The Chain type is the state of the Markov chain at any given iteration. All that’s really required here is the chainPosition field, which represents the location of the chain in parameter space. But adding some additional information here is convenient; chainScore caches the most recent score of the chain (which is typically used in internal calculations, and caching avoids recomputing things needlessly) and chainTunables is an optional record intended to be used for stateful tuning parameters (used by adaptive algorithms or in burn-in phases and the like). Additionally the target being sampled from itself — chainTarget — is included in the state.

Undisciplined use of chainTarget and chainTunables can have all sorts of nasty consequences — you can use them to change the stationary distribution you’re sampling from or invalidate the Markov property — but keeping them around is useful for implementing some desirable features. Tweaking chainTarget, for example, allows one to easily implement annealing, which can be very useful for sampling from annoying multi-modal densities.

Setting everything up like this makes it trivial to mix-and-match transition operators as required — the state and probability monad stack provides everything we need. Deterministic concatenation is implemented as follows, for example:

concatT = (>>)

and a generalized version of probabilistic concatenation just requires a coin flip:

bernoulliT p t0 t1 = do
  heads <- lift (MWC.bernoulli p)
  if heads then t0 else t1

A uniform probabilistic concatenation over two operators, implemented in sampleT, is then just bernoulliT 0.5.

The difficulty of implementing primitive operators just depends on the operator itself; the surrounding framework is extremely lightweight. Here’s the Metropolis transition, for example (with type signatures omitted to keep the noise down):

metropolis radial = do
  Chain {..} <- get
  proposal   <- lift (propose radial chainPosition)
  let proposalScore = lTarget chainTarget proposal
      acceptProb    = whenNaN 0
        (exp (min 0 (proposalScore - chainScore)))
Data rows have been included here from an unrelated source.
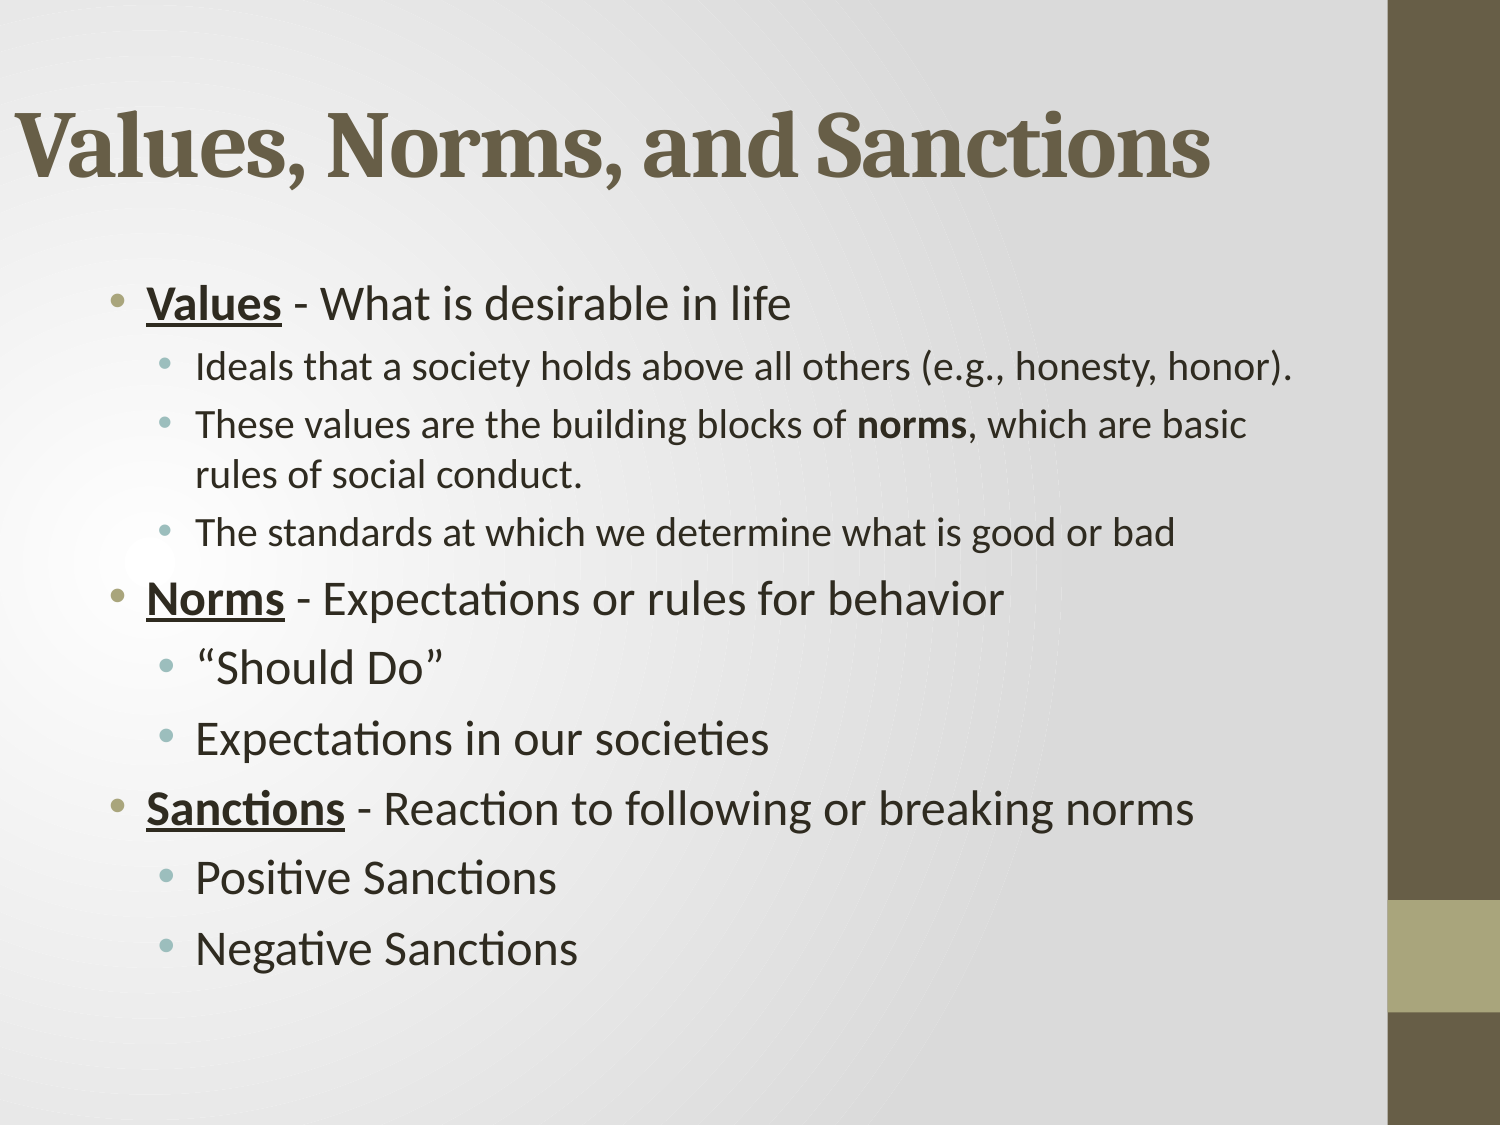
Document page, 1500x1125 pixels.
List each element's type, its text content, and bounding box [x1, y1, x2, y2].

title Values, Norms, and Sanctions [0, 45, 1325, 233]
list Values - What is desirable in life Ideals that a society holds above all others (e.g., honesty, honor). These values are the building blocks of norms, which are basic rules of social conduct. The standards at which we determine what is good or bad Norms - Expectations or rules for behavior “Should Do” Expectations in our societies Sanctions - Reaction to following or breaking norms Positive Sanctions Negative Sanctions [75, 262, 1325, 1050]
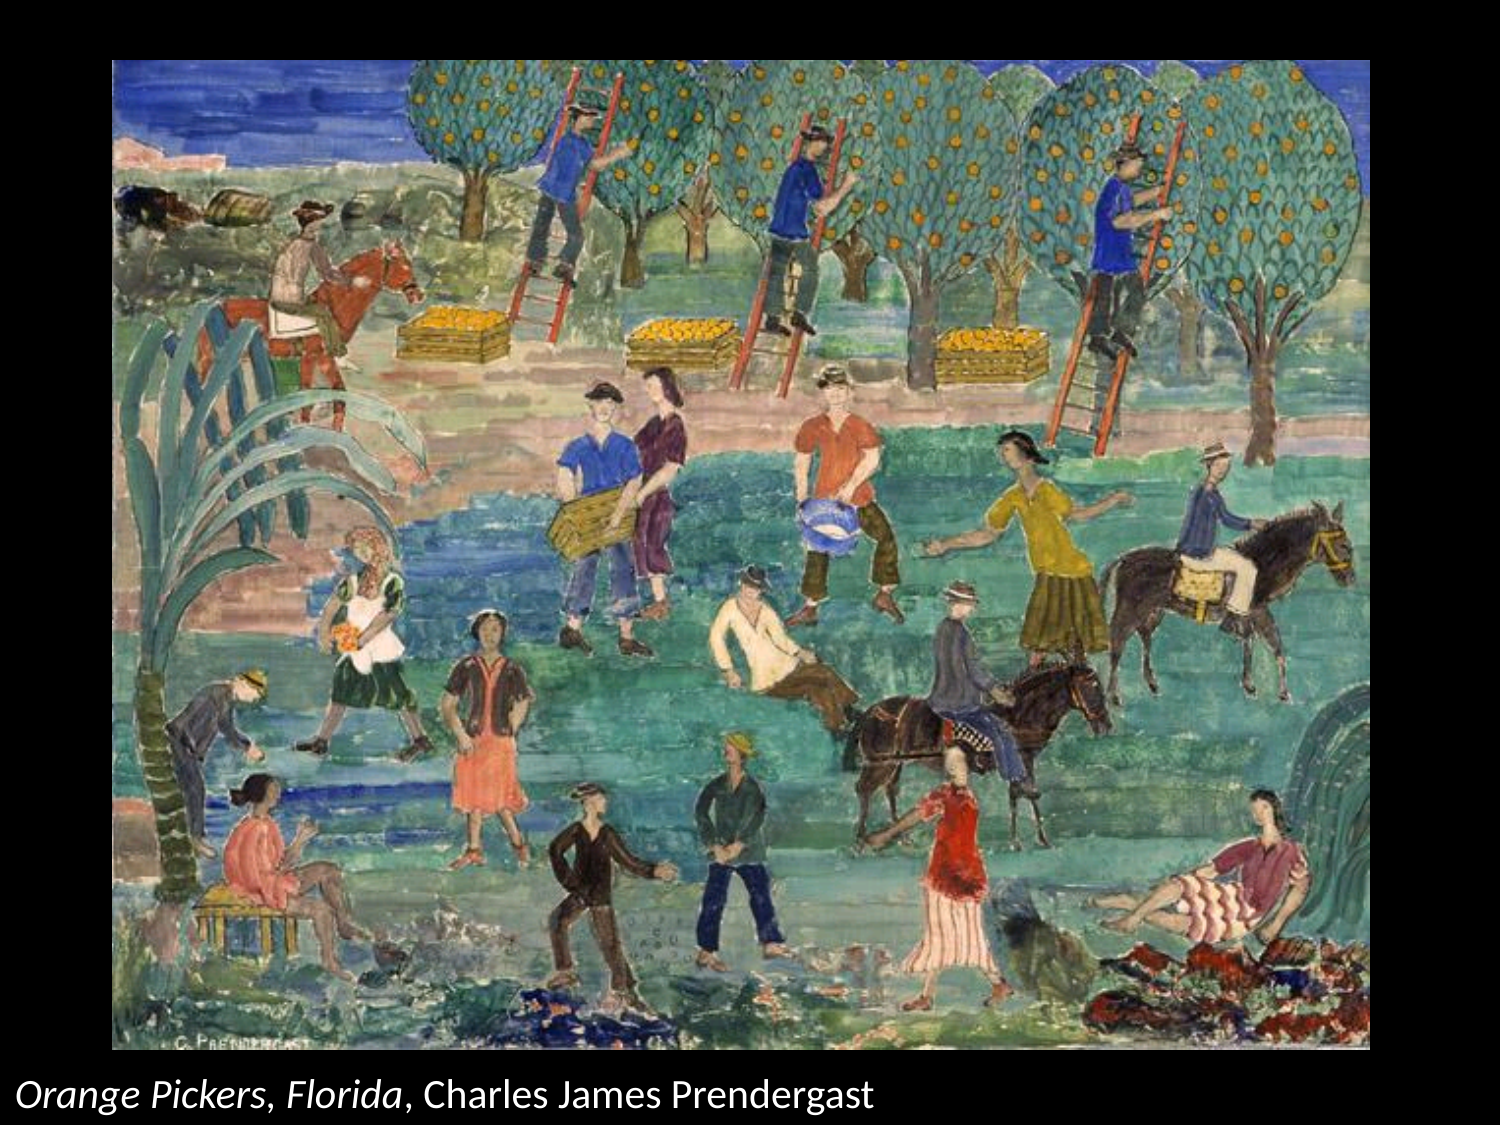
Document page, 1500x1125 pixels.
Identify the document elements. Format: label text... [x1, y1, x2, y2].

text_box Orange Pickers, Florida, Charles James Prendergast [0, 1059, 1500, 1125]
picture [112, 60, 1370, 1051]
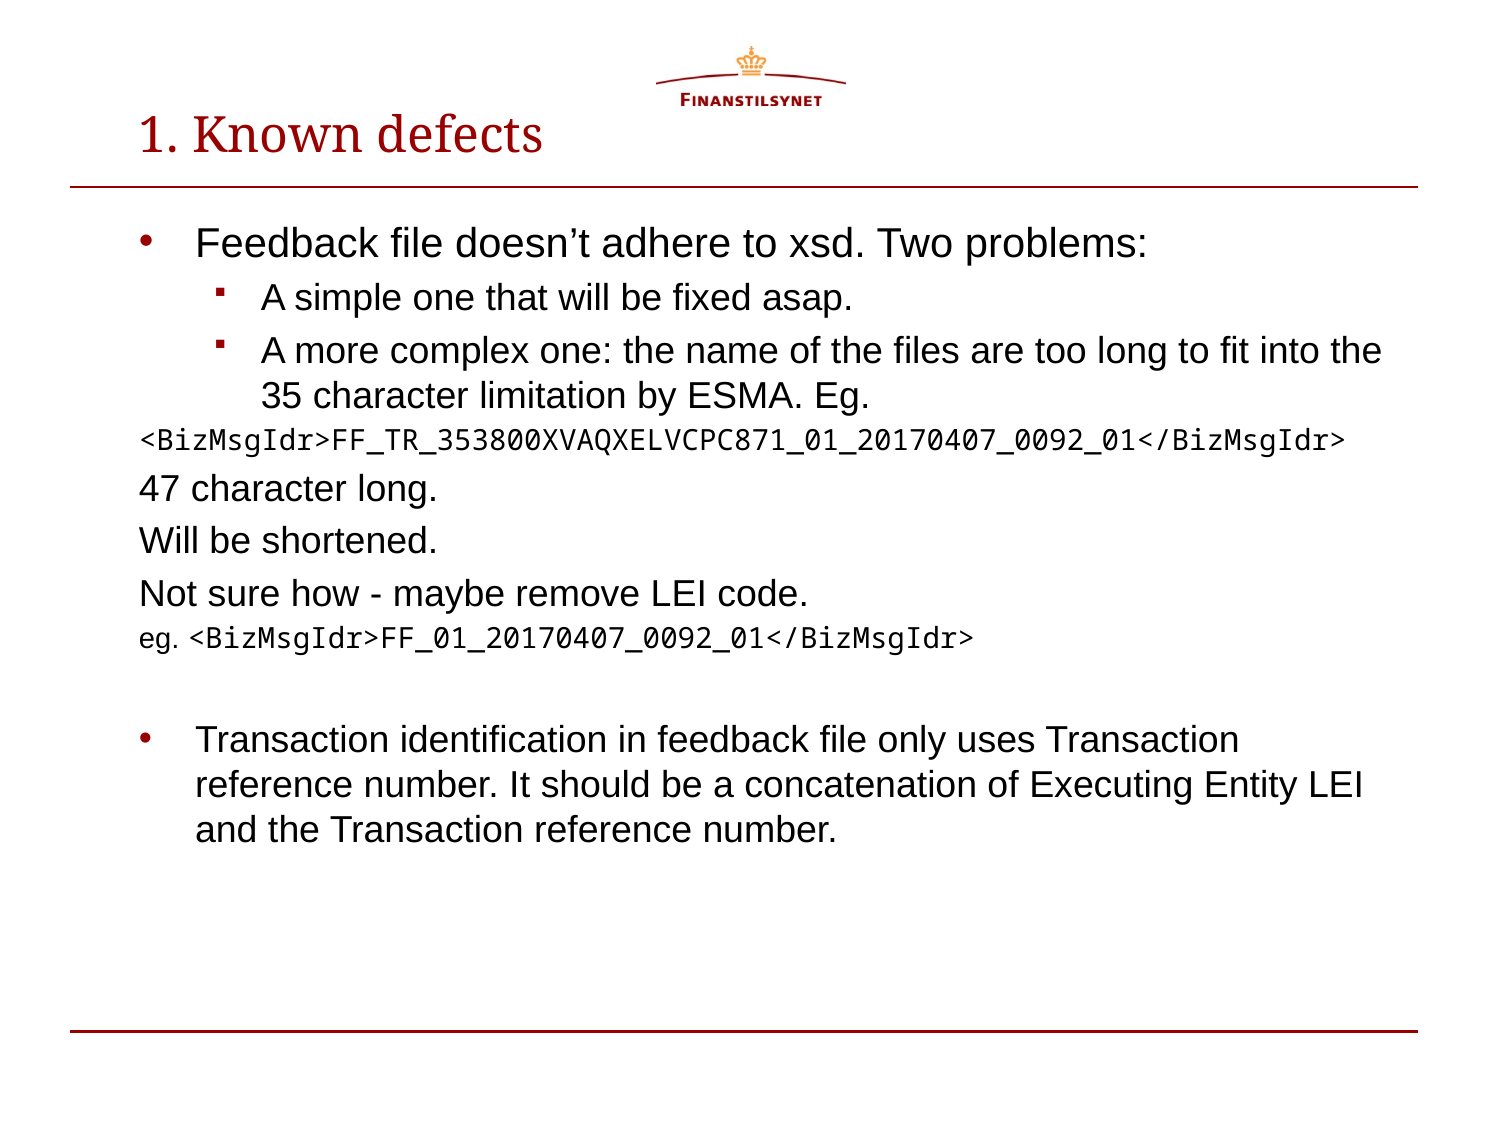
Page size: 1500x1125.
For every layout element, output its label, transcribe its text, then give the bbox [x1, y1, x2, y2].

list Feedback file doesn’t adhere to xsd. Two problems: A simple one that will be fixed asap. A more complex one: the name of the files are too long to fit into the 35 character limitation by ESMA. Eg. <BizMsgIdr>FF_TR_353800XVAQXELVCPC871_01_20170407_0092_01</BizMsgIdr> 47 character long. Will be shortened. Not sure how - maybe remove LEI code. eg. <BizMsgIdr>FF_01_20170407_0092_01</BizMsgIdr> Transaction identification in feedback file only uses Transaction reference number. It should be a concatenation of Executing Entity LEI and the Transaction reference number. [123, 208, 1424, 991]
title 1. Known defects [124, 32, 1425, 172]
  accept <- lift (MWC.bernoulli acceptProb)
  when accept
    (put (Chain chainTarget proposalScore proposal chainTunables))

propose radial = traverse perturb where
  perturb m = MWC.normal m radial

And the excellent pipes library is used to generate a Markov chain:

chain radial = loop where
  loop state prng = do
    next <- lift
      (MWC.sample (execStateT (metropolis radial) state) prng)
    yield next
    loop next prng

The mcmc functions are also implemented using pipes. Take the first n iterations of a chain and print them to stdout. That simple.

Future Work

In the near term I plan on updating some old MCMC implementations I have kicking around on Github (flat-mcmc, lazy-langevin, hnuts) and releasing them within this framework. Additionally I’ve got some code for building annealed operators that I want to release — it has been useful in some situations when sampling from things like the Himmelblau density, which has a few disparate clumps of probability that make it tricky to sample from with conventional algorithms.

This framework is also useful as an inference backend to languages for working with directed graphical models (think BUGS/Stan). The idea here is that you don’t need to specify your target function (typically a posterior density) explicitly: just describe your model and I’ll give you samples from the posterior distribution. A similar version has been put to use around the BayesHive project.

Longer term — I’ll have to see what’s up in terms of demand. There are performance improvements and straightforward extensions to things like parallel tempering, but I’m growing more interested in ‘online’ methods like particle MCMC and friends that are proving useful for inference in more general probabilistic programs (think those expressible by Church and its ilk).

Let me know if you get any use out of these things, or please file an issue if there’s some particular feature you’d like to see supported.

Thanks to Niffe Hermansson for review and helpful comments.